### WHAT IS NEEDED:
Every record is to be printed exactly as written; pictures are to be omitted.

### DATA FOR PROCESSING:
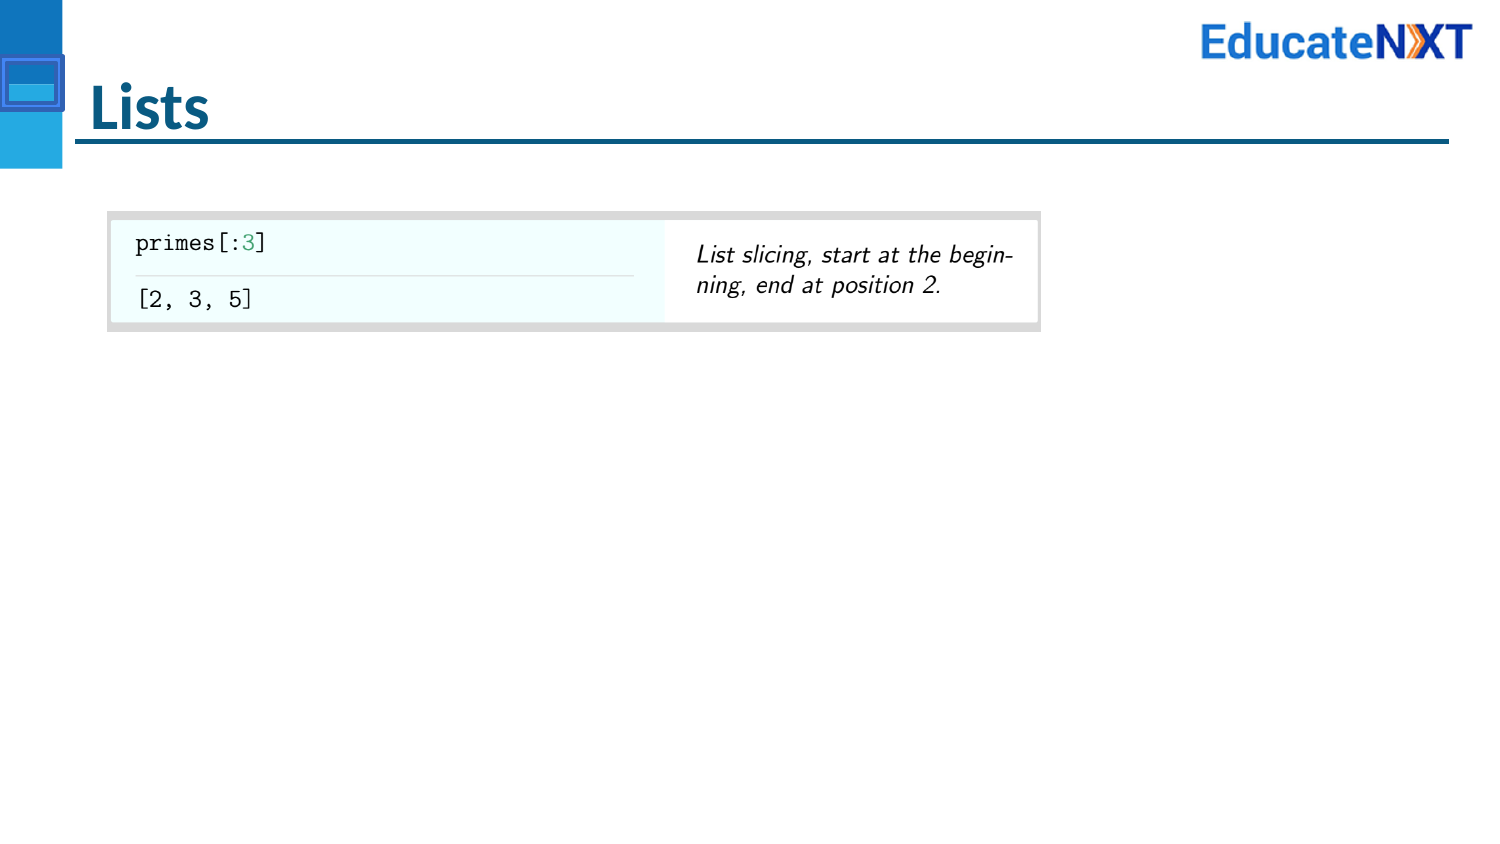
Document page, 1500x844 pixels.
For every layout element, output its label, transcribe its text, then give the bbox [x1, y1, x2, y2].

title Lists [75, 47, 1339, 142]
picture [107, 210, 1042, 332]
picture [1168, 0, 1500, 82]
text_box [0, 54, 65, 112]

### TASK ANSWER:
Document page, 1500x844 pixels.
For every layout element, output its label, transcribe its text, then give the bbox [x1, y1, x2, y2].

title Lists [75, 47, 1339, 142]
picture [107, 210, 1042, 332]
picture [1168, 0, 1500, 82]
text_box [0, 54, 65, 112]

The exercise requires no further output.